> [GOAL]:
Count the lines in the entries below that contain the string "Toggle", matching case exactly, and give only that number.

> [RECORDS SHOWN]:
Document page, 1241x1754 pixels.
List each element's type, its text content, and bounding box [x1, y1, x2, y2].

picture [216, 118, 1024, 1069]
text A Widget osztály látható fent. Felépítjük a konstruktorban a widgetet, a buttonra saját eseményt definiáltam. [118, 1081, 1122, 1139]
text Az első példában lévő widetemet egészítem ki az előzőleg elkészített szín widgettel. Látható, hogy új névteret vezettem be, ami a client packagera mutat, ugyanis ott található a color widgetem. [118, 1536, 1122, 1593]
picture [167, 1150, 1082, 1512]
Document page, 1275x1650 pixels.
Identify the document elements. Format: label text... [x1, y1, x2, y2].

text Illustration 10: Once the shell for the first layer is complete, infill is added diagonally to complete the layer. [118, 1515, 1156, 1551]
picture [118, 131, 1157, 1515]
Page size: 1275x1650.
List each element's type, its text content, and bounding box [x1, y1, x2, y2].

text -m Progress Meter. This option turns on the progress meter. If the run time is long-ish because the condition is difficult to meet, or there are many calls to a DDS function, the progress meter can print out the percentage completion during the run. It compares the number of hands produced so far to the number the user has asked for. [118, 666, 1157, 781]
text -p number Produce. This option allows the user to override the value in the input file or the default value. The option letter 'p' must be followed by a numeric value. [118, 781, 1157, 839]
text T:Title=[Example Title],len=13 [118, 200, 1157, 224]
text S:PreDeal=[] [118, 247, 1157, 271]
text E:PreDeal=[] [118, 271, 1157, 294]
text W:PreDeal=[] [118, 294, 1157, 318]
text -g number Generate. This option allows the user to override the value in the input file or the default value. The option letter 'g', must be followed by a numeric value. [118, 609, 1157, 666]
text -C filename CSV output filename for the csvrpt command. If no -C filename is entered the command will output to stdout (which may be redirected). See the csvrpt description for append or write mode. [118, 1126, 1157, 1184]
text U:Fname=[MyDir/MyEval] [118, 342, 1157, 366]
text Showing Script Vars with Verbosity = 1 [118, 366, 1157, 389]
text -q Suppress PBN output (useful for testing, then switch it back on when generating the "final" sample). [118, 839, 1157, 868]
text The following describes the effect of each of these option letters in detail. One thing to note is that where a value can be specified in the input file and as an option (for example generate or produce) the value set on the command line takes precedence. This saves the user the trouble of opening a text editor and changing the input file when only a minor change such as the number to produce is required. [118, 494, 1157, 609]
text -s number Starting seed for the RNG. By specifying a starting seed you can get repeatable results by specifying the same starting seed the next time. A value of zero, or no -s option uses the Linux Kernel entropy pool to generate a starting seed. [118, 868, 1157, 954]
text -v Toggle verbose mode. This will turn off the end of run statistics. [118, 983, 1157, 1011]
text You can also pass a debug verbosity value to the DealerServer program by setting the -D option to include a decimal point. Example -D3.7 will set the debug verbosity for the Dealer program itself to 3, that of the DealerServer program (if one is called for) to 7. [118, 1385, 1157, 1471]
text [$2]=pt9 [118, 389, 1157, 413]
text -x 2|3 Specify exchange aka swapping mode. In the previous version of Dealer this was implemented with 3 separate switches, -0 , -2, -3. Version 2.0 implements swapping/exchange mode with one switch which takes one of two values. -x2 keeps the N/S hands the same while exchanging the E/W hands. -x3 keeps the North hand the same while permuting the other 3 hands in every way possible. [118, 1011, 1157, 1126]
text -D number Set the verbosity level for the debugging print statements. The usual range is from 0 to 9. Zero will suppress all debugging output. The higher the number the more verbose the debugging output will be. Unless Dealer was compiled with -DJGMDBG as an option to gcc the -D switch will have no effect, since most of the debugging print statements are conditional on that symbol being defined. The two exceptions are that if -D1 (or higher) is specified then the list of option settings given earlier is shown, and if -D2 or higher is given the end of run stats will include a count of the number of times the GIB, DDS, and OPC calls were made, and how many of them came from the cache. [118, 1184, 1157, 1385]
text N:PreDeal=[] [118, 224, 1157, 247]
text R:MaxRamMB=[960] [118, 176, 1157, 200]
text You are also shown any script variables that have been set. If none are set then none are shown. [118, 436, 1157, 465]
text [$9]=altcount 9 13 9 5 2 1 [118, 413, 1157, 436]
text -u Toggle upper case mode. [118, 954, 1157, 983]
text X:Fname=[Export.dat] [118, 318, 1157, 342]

> [ANSWER IN FULL]:
2